= Willie Logan (Loganair) =

William Logan (1913–1966) was a Scottish construction engineer who founded Loganair. He contributed to many important infrastructure projects in Scotland during the 1950s and 1960s, primarily road networks bridges and hydroelectric schemes. He was managing director of Duncan Logan Ltd, an engineering company started by his father, Duncan Logan, and based in Muir of Ord.

==Early life==

Logan was educated at Dingwall Academy, and lived in Dingwall in a house built to his own designs called Parklea, which was also the name of his wife Helen Dunbar's previous family home in Dingwall town centre.

==Selected construction projects==
- Orrin Reservoir
- Tay Road Bridge

==Parklea House==
A highly advanced house for its time, especially for the North of Scotland, Parklea was built during the early 1950s and was full of luxurious touches, including an automatic garage door opening system—Willie's chauffeur would drop off the Logans at the north-facing front door, then swing down the steep curved driveway, rolling over a thick rubber actuating strip that would then send an electrical signal to open the double garage doors. The house interior has a partition system so that the day room and the dining room could become one room, for entertaining large parties.
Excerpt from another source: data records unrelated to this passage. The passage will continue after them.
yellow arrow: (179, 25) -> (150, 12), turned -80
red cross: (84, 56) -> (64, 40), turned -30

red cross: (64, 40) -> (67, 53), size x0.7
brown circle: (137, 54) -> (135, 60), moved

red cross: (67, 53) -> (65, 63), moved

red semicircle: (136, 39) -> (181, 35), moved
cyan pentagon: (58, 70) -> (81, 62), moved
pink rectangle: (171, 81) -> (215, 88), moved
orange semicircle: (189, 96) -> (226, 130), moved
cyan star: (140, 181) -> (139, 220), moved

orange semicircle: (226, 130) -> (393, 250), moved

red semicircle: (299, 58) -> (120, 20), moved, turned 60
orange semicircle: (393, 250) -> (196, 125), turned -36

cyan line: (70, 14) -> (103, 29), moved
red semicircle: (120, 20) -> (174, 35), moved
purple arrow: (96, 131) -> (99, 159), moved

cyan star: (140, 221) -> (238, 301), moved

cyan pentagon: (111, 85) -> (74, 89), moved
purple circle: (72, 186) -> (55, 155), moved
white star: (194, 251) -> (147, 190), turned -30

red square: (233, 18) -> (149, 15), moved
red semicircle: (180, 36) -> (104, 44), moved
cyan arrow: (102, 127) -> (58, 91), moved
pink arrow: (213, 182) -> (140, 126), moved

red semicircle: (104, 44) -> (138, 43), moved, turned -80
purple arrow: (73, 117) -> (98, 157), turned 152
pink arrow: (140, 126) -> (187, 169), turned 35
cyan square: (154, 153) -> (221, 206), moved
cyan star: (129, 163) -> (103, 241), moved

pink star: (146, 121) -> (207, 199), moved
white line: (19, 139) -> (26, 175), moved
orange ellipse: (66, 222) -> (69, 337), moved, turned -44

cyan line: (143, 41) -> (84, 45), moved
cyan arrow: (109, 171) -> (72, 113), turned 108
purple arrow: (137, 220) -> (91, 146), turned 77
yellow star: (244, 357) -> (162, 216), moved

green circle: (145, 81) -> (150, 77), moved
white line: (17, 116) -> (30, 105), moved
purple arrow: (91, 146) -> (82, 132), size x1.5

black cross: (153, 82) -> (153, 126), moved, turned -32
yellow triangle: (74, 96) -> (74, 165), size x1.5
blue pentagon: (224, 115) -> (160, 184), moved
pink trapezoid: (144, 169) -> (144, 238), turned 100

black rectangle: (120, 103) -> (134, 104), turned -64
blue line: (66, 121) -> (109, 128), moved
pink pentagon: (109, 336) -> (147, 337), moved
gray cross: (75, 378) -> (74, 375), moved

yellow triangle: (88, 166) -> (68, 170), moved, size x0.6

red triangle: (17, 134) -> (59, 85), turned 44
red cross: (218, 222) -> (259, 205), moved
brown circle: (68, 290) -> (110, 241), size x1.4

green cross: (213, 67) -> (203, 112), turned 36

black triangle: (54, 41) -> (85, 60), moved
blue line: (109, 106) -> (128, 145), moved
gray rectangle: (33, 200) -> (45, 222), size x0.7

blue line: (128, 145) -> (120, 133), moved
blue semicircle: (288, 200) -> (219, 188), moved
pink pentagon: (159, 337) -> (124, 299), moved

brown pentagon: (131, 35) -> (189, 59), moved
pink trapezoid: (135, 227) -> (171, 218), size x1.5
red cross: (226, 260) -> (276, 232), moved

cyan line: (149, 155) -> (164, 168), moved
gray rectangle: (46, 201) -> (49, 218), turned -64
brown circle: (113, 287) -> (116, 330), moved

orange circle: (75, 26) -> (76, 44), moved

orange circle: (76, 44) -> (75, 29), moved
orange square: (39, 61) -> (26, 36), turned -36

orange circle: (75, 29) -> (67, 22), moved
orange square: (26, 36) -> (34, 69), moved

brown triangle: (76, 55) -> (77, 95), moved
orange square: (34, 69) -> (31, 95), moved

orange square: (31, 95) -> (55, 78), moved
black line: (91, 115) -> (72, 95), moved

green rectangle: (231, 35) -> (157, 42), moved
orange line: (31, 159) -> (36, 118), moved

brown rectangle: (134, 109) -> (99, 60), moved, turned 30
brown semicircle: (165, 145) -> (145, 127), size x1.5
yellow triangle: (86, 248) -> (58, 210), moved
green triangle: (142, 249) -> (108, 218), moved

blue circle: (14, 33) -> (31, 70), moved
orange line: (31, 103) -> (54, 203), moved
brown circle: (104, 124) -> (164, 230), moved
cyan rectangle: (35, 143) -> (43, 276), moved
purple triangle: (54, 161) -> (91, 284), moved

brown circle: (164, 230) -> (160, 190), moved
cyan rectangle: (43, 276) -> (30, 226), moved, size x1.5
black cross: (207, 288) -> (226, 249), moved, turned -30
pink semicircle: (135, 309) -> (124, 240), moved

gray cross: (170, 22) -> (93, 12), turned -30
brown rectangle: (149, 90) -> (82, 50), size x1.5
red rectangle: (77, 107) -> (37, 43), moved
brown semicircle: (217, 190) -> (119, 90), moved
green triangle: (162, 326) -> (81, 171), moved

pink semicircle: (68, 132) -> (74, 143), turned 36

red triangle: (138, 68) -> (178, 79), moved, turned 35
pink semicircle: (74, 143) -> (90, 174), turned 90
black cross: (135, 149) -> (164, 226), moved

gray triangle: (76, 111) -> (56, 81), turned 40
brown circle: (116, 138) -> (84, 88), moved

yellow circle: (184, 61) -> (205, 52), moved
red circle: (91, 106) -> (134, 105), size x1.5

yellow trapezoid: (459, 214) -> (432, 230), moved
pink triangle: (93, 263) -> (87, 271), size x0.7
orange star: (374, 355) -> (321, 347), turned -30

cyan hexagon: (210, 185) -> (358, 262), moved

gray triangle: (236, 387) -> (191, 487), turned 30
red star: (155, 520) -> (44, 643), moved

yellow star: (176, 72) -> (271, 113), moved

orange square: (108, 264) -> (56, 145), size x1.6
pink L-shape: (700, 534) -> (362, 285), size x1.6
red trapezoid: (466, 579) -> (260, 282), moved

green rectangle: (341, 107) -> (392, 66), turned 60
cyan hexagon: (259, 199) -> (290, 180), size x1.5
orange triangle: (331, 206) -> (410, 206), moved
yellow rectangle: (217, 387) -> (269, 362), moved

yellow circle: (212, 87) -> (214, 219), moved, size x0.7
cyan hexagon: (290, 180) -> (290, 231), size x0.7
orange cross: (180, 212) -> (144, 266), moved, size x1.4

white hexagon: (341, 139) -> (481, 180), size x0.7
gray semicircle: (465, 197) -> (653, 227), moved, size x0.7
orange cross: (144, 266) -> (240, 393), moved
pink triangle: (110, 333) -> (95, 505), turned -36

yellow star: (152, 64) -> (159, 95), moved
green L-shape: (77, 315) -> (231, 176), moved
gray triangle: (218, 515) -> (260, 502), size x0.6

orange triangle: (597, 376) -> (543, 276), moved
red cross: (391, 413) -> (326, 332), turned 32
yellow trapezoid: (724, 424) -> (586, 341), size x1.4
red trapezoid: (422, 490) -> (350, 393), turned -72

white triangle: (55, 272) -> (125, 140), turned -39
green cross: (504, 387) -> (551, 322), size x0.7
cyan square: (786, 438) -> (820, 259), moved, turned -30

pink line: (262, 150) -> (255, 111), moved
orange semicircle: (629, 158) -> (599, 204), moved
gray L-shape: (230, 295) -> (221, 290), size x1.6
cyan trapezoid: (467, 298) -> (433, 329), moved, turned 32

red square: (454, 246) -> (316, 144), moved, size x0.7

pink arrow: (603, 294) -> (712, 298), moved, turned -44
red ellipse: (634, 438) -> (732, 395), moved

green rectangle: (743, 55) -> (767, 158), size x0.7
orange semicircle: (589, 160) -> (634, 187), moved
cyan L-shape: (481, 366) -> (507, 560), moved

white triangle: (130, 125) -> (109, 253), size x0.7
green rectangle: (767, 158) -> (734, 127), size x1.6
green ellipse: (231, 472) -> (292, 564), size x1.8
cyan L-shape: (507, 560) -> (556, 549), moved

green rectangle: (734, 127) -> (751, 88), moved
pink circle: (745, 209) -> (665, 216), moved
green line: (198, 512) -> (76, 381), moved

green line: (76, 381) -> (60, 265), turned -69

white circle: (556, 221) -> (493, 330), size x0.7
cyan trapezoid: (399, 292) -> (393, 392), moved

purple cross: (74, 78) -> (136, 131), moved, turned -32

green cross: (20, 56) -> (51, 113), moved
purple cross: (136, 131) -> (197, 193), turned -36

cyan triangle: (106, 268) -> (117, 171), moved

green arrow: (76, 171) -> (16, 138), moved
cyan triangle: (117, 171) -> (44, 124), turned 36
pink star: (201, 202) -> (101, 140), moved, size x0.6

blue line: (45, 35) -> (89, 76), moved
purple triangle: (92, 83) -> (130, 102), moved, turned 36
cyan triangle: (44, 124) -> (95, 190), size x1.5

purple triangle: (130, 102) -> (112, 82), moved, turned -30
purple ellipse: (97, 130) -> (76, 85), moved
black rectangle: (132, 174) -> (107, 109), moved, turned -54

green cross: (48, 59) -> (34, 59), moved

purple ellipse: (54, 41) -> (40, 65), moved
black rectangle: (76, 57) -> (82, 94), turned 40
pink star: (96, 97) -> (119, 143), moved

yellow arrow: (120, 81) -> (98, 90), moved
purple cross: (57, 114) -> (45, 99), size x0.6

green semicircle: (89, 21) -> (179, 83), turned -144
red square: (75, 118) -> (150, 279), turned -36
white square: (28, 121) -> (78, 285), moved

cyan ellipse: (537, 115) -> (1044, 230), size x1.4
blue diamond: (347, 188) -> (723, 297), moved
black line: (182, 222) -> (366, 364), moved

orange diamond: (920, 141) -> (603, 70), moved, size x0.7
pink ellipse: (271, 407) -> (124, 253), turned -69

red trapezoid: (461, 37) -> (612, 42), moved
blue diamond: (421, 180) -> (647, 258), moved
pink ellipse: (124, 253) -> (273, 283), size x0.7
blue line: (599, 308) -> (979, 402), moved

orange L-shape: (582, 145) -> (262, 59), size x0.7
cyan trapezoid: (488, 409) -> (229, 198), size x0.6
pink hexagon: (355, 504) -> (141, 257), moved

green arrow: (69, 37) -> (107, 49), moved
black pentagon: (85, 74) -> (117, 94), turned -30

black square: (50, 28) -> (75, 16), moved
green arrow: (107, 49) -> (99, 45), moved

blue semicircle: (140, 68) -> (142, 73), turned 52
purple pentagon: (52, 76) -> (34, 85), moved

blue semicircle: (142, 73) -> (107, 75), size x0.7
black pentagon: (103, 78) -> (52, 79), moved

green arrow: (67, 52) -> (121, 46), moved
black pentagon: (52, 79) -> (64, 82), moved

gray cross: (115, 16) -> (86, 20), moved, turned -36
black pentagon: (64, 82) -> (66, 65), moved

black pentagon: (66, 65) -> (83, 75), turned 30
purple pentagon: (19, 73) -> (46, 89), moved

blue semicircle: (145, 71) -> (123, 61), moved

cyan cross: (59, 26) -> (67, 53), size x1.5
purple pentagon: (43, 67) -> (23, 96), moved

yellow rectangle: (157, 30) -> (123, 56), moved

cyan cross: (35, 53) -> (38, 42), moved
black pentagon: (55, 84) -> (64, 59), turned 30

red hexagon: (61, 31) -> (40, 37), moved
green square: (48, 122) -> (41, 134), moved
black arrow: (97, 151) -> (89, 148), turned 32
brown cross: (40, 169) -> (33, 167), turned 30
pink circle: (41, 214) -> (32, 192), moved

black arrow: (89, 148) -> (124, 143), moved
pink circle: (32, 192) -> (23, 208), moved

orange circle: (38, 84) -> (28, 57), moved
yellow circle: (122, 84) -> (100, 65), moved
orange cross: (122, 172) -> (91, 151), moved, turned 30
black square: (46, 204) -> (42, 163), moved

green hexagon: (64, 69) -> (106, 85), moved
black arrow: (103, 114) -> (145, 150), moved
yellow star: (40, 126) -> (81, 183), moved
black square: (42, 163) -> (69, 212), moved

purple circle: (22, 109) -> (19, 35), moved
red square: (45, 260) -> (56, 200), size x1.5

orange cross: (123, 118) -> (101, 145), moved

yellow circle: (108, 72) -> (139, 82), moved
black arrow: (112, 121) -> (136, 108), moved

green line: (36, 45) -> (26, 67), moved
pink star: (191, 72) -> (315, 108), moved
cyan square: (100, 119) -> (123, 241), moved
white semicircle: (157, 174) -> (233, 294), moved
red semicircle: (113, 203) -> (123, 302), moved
The bathroom was the piece de resistance with terrazzo flooring, an Art Deco style suite, beautiful mirrors, and a bidet, something of a novelty in those days. Photographs of the interior were taken in 1990 by Historic Scotland before the house was sold.

==Loganair==

Logan bought an air taxi firm with one aircraft in 1962, which he renamed Loganair. Scheduled flights began in 1963. By 1966 Loganair was a public Transport Operator with five aircraft based at Glasgow Airport and continued to provide transportation around numerous work sites for the Logan Group on a pre-booked basis.

==Death==

Fodderty memorial

On the evening of Friday 22 January 1966, Logan telephoned Loganair Operations requesting an aircraft to fly him from Edinburgh to Inverness Airport but, when told no suitable aircraft was available, said he would return home by the evening train. He then apparently changed his mind and called an unapproved air taxi company, Strathallan Air Services Ltd. to fly him to Inverness in their Piper Aztec, registration G-ARYG. The pilot was Peter Tunstall. Towards the end of the flight, the pilot commenced an unapproved spiral descent through cloud, at night overhead the Inverness Non-directional Beacon that was sited on Craig Dunain, a hill of 922 feet, some five miles west of the airport. Without local knowledge and carrying no suitable charts, the pilot thought the beacon was sited on the airport. Still flying in cloud he crashed on the hillside. On impact, the cabin door burst open and Mr. Logan, still strapped to his seat and probably asleep as was his practice during evening flights, was ejected from the cabin and killed. The pilot sustained a broken arm and minor injuries and eventually walked down the hillside to Inverness to report his accident. Until then no-one, other than the pilot was aware of anything amiss. Without a flight plan being filed, the aircraft had not been reported overdue by Inverness Airport. The wreckage and Mr. Logan's body were discovered by the Emergency Services soon after daybreak.

At the subsequent inquiry, the pilot claimed no memory of his previous evening's activity and for reasons not made public, no charges were brought against him. Because Mr. Logan had chosen to ignore his own Company's insurance policy that his flying should be limited to scheduled airlines, Loganair or a public transport company approved by Loganair, Logan's insurers refused to make any compensation payments. Strathallan's insurance cover was a derisory £3,500 in accordance with the Warsaw Convention and paid to the Logan Company. The death of Mr. Logan went on to affect the lives of hundreds of people and culminated in the liquidation of the Logan Group in 1970. The share capital of Loganair had been transferred to the National Commercial Bank in 1968. Mrs. Logan remained at Parklea until her death in 1990 although she could not afford to maintain the showpiece garden which her husband had established. He is buried in Fodderty Cemetery, near Strathpeffer where his grave is marked with a stone in the shape of a section of the Tay Road Bridge.